* Exercise directions
Render this sentence from the summary below into Spanish: "No one really knows how polio is contracted and spread."

──────── Exercise text ────────

Summary

Bucky Cantor is a young, athletic, Jewish javelin thrower who is acting as a coach for young boys in the sweltering New Jersey summer of 1944. He is ineligible for war service because of his weak eyes.

His coaching efforts are much appreciated by the children and their parents because a polio outbreak is on the rise, and sports help take their minds off their fears of death and permanent illness. One by one, boys fall ill and disappear. Some die. But the games continue in Bucky’s own private campaign against the epidemic.

No one really knows how polio is contracted and spread.

Bucky falls in love with Marcia Steinberg who urges him to leave the city to avoid exposure to the germs. She works at a summer camp in the Poconos far from the city and uses her influence to have him invited to fill a sudden vacancy when the sports instructor is called up to military service. After agonizing over his decision, Bucky accepts the position—admitting that he is running away from fear as much as he is going to Marcia.  He is amazed that no one seems to blame him.

──────── Recorded data ────────

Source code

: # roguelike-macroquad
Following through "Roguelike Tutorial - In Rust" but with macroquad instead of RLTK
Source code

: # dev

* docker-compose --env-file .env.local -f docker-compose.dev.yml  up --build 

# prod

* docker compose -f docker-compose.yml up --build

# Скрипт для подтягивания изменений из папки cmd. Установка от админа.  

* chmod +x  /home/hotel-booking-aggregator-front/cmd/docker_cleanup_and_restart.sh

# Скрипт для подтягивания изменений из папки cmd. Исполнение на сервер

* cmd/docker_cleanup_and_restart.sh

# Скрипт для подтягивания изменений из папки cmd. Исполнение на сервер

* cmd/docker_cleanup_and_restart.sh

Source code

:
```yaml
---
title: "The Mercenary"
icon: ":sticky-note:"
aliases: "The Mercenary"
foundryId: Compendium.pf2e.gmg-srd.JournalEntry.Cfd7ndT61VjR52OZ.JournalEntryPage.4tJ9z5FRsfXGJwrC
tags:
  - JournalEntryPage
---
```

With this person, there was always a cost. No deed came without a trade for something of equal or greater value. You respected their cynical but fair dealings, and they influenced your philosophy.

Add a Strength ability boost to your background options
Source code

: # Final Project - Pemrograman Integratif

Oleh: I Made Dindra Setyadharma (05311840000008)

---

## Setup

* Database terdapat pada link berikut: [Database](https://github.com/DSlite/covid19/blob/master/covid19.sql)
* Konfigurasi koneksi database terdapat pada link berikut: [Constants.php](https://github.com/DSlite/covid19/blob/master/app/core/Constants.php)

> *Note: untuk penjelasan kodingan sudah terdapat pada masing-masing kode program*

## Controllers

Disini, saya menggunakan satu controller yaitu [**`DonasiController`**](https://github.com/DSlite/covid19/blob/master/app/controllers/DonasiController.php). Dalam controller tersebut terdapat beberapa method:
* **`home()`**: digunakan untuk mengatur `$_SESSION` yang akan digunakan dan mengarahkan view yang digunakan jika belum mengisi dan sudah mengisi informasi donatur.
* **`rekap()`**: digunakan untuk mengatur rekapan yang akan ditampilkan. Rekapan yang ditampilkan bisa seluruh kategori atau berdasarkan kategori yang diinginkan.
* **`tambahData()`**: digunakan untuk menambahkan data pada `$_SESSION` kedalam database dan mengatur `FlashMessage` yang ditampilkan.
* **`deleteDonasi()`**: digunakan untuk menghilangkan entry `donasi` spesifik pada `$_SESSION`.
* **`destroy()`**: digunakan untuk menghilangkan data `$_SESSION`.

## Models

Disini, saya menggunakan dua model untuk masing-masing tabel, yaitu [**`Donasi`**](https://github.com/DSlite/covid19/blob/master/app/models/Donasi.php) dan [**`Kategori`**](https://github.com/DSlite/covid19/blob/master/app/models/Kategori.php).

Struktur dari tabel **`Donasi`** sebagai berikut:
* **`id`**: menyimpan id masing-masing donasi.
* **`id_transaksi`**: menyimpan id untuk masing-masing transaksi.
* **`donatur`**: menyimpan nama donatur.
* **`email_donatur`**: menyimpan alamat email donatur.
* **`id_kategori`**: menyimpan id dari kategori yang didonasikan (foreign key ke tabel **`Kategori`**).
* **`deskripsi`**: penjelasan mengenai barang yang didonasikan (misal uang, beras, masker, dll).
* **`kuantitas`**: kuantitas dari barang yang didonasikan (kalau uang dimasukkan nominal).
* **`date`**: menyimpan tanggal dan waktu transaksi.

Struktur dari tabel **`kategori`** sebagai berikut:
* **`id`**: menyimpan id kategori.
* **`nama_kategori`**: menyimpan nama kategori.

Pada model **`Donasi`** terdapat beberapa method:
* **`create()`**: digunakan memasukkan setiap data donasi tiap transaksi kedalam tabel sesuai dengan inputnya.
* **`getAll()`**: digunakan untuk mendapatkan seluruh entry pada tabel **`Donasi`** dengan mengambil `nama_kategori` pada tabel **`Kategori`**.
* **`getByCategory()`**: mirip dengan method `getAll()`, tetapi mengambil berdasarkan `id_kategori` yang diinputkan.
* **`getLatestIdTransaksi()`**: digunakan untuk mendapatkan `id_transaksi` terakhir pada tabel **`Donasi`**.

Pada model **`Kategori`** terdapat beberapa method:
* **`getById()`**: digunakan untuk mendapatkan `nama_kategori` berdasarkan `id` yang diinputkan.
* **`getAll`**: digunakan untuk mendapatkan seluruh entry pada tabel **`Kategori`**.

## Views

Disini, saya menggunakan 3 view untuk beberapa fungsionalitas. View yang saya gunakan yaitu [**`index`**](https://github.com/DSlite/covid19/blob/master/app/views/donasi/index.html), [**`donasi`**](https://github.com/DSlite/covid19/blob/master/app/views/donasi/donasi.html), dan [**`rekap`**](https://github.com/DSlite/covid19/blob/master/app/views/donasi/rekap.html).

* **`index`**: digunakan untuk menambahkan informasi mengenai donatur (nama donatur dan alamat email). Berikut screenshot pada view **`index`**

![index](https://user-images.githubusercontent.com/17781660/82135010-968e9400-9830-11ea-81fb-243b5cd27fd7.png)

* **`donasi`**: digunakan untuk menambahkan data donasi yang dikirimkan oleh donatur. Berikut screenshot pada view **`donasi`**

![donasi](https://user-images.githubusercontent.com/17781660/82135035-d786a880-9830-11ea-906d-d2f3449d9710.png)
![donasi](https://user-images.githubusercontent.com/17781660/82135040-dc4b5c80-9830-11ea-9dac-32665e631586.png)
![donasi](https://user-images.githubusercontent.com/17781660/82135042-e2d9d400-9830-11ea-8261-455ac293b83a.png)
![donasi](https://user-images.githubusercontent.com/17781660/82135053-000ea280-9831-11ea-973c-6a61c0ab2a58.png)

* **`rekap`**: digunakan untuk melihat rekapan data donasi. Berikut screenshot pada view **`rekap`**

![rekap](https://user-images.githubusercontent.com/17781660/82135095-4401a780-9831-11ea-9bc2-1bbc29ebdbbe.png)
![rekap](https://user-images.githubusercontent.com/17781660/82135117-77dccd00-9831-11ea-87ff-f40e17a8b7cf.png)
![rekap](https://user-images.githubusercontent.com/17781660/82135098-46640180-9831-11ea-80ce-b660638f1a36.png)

────────

* Reply to the task
Nadie sabe realmente cómo se contrae y se propaga la polio.